-- EXERCISE DETAILS --
Go through the material and return every line that contains the string "есірткі".

-- DATA SUPPLIED --
———

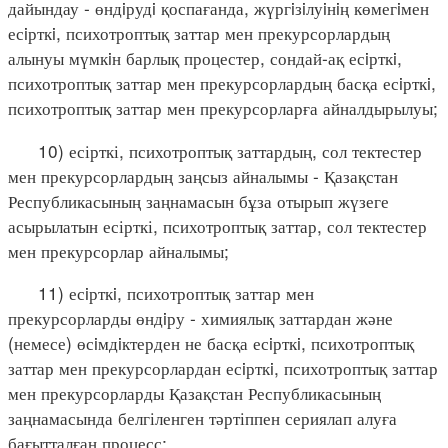
дайындау - өндiрудi қоспағанда, жүргiзiлуiнiң көмегiмен
есiрткi, психотроптық заттар мен прекурсорлардың
алынуы мүмкiн барлық процестер, сондай-ақ есiрткi,
психотроптық заттар мен прекурсорлардың басқа есiрткi,
психотроптық заттар мен прекурсорларға айналдырылуы;
10) есірткі, психотроптық заттардың, сол тектестер
мен прекурсорлардың заңсыз айналымы - Қазақстан
Республикасының заңнамасын бұза отырып жүзеге
асырылатын есірткі, психотроптық заттар, сол тектестер
мен прекурсорлар айналымы;
11) есiрткi, психотроптық заттар мен
прекурсорларды өндiру - химиялық заттардан және
(немесе) өсiмдiктерден не басқа есiрткi, психотроптық
заттар мен прекурсорлардан есiрткi, психотроптық заттар
мен прекурсорларды Қазақстан Республикасының
заңнамасында белгіленген тәртіппен сериялап алуға
бағытталған процесс;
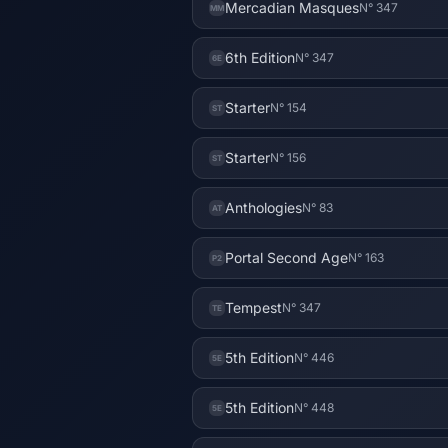
Mercadian Masques
N° 347
MM
6th Edition
N° 347
6E
Starter
N° 154
ST
Starter
N° 156
ST
Anthologies
N° 83
AT
Portal Second Age
N° 163
P2
Tempest
N° 347
TE
5th Edition
N° 446
5E
5th Edition
N° 448
5E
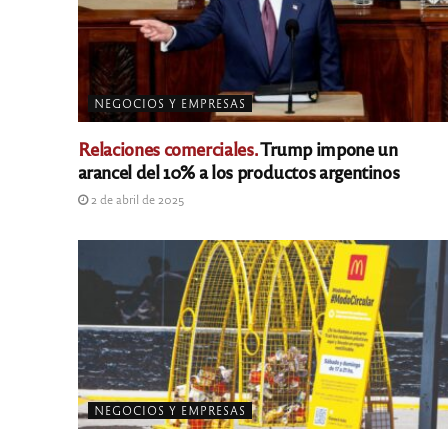
NEGOCIOS Y EMPRESAS
Relaciones comerciales.
Trump impone un
arancel del 10% a los productos argentinos
2 de abril de 2025
NEGOCIOS Y EMPRESAS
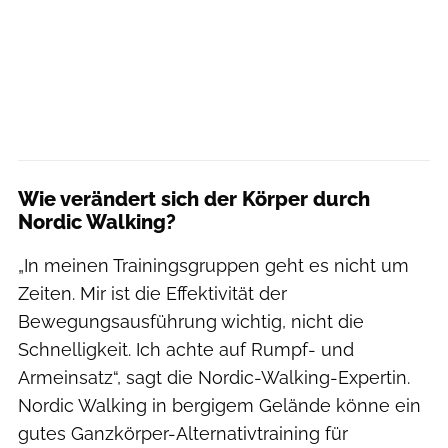
Wie verändert sich der Körper durch
Nordic Walking?
„In meinen Trainingsgruppen geht es nicht um
Zeiten. Mir ist die Effektivität der
Bewegungsausführung wichtig, nicht die
Schnelligkeit. Ich achte auf Rumpf- und
Armeinsatz“, sagt die Nordic-Walking-Expertin.
Nordic Walking in bergigem Gelände könne ein
gutes Ganzkörper-Alternativtraining für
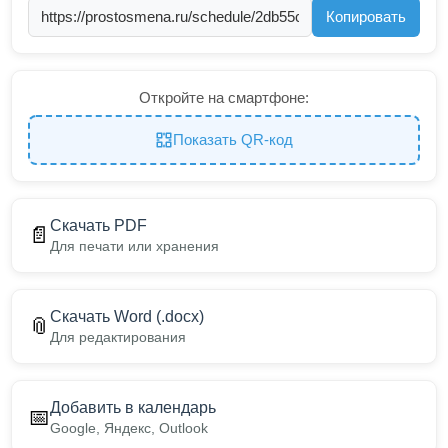
Копировать
Откройте на смартфоне:
Показать QR-код
Скачать PDF
📄
Для печати или хранения
Скачать Word (.docx)
📎
Для редактирования
Добавить в календарь
📅
Google, Яндекс, Outlook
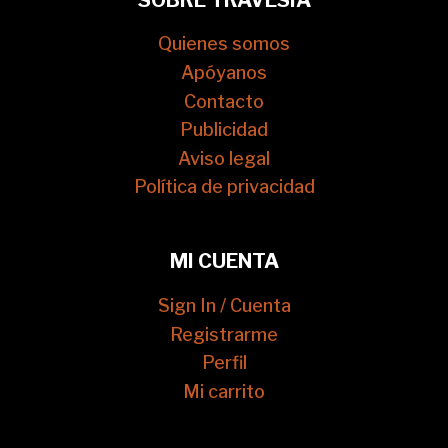
Quienes somos
Apóyanos
Contacto
Publicidad
Aviso legal
Política de privacidad
MI CUENTA
Sign In / Cuenta
Registrarme
Perfil
Mi carrito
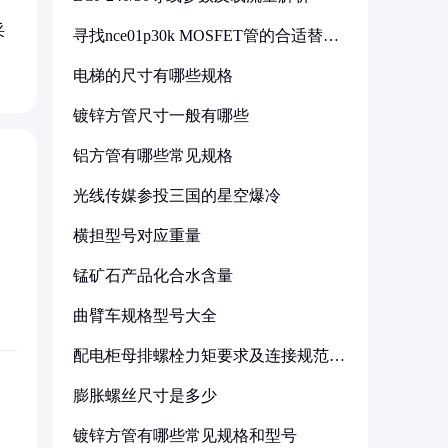
采
寻找nce01p30k MOSFET管的合适替代
型号
电梯的尺寸有哪些规格
镀锌方管尺寸一般有哪些
铝方管有哪些常见规格
光线传媒参投三国的星空爆冷
横担型号对应重量
锰矿石产品化合水含量
曲臂车规格型号大全
配电柜母排螺栓力矩要求及连接规范详
解
膨胀螺丝尺寸是多少
镀锌方管有哪些常见规格和型号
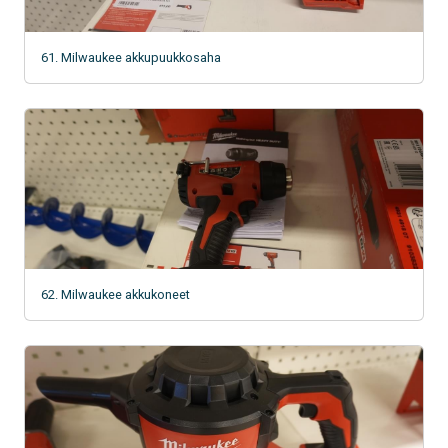
61. Milwaukee akkupuukkosaha
62. Milwaukee akkukoneet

———

-- ANSWER --
10) есірткі, психотроптық заттардың, сол тектестер
асырылатын есірткі, психотроптық заттар, сол тектестер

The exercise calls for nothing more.